Last summer, Ted tried to take custody away to limit my parenting time to about 65 days a year, telling Grant and Kristy it would be so much easier on them to “not go back and forth all the time” between our homes that are about 10 minutes apart. (Luckily, his plan fell apart at the last moment.) My parents were visiting at the time. They told Grant if he came to live with me, I would never try to take him away from his father, and let him see dad whenever he wanted. They never bashed Ted. Since their conversation, Grant will barely talk to my parents.
I will keep believing Grant will emerge from the “stuff” someday and take off the rose colored glasses he views Ted and his family through, but sometimes even simple everyday conversations are completely blocked by his emotional walls and I start to wonder.
During these conversations when I feel like I am talking to a wall, all I want to do is grab Grant by the shoulders and ask WHY he is being such a puppet and refusing to become his own person.
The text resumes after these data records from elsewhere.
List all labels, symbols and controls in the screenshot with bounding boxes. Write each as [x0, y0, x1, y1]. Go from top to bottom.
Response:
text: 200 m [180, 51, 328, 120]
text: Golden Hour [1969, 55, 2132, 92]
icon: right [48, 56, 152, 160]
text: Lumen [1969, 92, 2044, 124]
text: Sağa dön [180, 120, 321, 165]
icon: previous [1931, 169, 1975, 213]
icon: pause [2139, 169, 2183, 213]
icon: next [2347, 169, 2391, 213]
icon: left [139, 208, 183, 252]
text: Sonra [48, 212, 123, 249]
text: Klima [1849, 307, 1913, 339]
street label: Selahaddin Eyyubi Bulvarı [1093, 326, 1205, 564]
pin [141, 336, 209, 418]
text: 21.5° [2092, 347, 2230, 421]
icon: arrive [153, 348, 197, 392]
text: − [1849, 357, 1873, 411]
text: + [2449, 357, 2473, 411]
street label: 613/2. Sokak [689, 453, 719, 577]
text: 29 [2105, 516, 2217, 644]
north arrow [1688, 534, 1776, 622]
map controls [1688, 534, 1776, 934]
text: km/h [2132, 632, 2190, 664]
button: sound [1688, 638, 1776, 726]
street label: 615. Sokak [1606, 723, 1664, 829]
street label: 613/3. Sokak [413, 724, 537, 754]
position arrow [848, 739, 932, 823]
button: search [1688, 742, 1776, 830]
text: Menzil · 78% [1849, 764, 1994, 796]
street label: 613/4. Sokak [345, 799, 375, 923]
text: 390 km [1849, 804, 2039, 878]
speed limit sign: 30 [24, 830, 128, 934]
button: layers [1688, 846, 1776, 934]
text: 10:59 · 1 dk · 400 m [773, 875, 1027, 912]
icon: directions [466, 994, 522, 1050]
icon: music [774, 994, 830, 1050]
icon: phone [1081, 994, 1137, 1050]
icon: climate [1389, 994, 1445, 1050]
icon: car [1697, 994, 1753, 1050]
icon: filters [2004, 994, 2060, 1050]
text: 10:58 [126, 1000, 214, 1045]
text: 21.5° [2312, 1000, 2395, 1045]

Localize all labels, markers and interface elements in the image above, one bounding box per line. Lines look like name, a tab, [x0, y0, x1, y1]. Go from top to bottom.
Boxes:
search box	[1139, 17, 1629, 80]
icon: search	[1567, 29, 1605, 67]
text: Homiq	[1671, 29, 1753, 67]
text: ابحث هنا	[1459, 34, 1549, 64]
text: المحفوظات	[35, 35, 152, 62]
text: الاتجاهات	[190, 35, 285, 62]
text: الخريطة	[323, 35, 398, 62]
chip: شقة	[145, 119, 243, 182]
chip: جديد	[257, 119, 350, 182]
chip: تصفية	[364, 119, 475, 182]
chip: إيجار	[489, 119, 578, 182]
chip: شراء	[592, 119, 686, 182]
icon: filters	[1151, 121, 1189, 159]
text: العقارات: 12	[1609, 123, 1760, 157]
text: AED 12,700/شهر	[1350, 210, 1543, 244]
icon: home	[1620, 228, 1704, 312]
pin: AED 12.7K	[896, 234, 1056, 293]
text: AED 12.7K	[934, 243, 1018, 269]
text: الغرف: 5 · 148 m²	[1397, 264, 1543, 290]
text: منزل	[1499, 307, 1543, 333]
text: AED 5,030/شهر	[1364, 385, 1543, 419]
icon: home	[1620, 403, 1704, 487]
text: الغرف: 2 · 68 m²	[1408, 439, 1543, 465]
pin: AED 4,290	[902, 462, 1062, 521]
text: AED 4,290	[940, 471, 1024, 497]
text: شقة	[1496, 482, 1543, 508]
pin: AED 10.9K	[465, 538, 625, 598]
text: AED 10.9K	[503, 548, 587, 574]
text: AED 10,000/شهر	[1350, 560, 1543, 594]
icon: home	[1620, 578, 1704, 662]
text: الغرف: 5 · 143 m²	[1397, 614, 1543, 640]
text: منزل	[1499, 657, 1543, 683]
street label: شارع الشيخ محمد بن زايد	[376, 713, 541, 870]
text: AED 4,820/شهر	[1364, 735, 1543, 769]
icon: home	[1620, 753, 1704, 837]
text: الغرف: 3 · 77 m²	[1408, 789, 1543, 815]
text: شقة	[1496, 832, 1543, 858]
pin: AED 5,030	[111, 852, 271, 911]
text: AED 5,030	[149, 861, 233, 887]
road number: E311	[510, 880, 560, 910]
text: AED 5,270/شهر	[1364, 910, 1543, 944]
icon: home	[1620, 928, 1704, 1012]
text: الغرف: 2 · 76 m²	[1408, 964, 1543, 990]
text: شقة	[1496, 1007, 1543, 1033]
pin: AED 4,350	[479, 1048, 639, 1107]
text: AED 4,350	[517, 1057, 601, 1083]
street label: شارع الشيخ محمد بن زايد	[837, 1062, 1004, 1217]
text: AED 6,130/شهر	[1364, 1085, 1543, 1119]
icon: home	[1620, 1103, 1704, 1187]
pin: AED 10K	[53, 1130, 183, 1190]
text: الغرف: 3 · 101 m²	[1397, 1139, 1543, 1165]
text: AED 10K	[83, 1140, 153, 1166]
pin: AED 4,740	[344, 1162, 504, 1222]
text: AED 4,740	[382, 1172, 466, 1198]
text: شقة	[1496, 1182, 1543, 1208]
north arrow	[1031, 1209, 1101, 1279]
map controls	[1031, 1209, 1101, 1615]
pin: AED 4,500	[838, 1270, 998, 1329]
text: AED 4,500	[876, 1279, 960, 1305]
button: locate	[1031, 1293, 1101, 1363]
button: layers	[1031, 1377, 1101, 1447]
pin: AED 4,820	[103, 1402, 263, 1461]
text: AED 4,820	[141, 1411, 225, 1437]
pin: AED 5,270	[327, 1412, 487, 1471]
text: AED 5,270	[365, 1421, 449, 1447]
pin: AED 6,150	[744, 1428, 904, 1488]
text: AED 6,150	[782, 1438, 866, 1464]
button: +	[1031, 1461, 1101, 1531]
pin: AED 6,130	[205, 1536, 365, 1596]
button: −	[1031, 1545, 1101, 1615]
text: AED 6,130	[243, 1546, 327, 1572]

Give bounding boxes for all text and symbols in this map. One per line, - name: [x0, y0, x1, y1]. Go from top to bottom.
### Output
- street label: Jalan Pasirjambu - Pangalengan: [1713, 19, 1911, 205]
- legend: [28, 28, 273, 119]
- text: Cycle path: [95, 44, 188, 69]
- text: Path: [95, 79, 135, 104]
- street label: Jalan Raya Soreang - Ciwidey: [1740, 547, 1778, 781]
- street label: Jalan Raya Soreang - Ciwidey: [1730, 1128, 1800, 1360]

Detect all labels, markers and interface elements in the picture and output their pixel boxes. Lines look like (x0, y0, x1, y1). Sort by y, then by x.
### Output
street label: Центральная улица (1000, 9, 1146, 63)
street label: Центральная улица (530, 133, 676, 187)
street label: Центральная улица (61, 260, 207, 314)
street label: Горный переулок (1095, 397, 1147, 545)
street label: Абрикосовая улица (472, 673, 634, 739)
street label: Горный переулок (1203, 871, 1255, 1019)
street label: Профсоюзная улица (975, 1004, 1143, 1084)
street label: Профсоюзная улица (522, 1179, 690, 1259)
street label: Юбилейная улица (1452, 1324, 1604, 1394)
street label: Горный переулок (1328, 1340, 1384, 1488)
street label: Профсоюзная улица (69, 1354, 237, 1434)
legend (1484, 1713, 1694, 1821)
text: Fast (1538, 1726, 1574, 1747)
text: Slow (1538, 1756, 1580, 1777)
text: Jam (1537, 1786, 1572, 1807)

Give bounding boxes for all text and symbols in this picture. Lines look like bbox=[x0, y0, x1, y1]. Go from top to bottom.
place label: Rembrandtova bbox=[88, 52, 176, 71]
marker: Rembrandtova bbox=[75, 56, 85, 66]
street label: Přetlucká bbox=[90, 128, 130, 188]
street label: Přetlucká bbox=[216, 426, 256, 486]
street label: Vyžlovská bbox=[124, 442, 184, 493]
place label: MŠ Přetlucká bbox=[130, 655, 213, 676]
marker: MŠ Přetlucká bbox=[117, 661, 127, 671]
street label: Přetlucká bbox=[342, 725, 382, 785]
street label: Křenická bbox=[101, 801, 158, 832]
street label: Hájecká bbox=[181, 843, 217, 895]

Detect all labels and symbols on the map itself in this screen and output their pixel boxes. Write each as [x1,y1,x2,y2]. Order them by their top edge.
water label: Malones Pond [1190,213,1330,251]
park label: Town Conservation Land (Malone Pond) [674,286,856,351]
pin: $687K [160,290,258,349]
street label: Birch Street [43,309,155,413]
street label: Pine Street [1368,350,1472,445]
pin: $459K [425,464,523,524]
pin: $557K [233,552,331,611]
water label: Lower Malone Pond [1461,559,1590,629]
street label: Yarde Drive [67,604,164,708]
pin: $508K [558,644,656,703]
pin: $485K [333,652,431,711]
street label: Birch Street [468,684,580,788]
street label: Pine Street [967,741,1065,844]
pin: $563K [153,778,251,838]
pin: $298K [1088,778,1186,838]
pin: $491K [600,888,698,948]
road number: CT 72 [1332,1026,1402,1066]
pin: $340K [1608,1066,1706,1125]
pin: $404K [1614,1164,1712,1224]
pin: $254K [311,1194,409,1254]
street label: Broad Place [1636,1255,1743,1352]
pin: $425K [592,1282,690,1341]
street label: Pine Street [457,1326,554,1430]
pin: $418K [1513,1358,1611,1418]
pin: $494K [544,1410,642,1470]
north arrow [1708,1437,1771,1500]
I want to ask WHY rather than creating his own path, he is molding and shaping his personality after a jealous, horrible human being who hurts Grant in an instant to bring himself incredible, empty satisfaction. It makes absolutely no sense.
After I play out this conversation in my head for what feels like the hundredth time, all I do is look at him and smile. I reach over and rub the back of his head and tell him I love him and always will.
Another quote stuck with me from a movie I watched with the kids recently. Smurfs 2 is far from the type of movie I ever thought I would quote from, yet it keeps playing over and over in my mind. “She didn’t change because she believed us, she changed because we believed in her.”
I believe in Grant. I feel it now, and I am letting the negativity go. I have to continue to focus on the positive. Because, to quote an american icon, Doris Day, “Que Sera Sera, what will be will be.”
Cuckoo Mamma says
I’m sorry Bella. I am glad you aren’t giving up on him. I don’t remember how old he is, but you just can’t give up on a kid. I believe at some point he will see you love him and form his own opinion. Just be consistant. That’s the best thing you can do. Good luck.
Bella says
Thanks, Cuckoo Mamma!!
He is 14, and I agree completely. Tomorrow is always a new day and you never know what could happen. 🙂
Christine Graves says
Very powerful article. I’ve been divorced and also a non custodial parent for over 20 years and finally decided to just start writing down some of my ramblings about my experiences.
So I am glad to have read that I am not alone.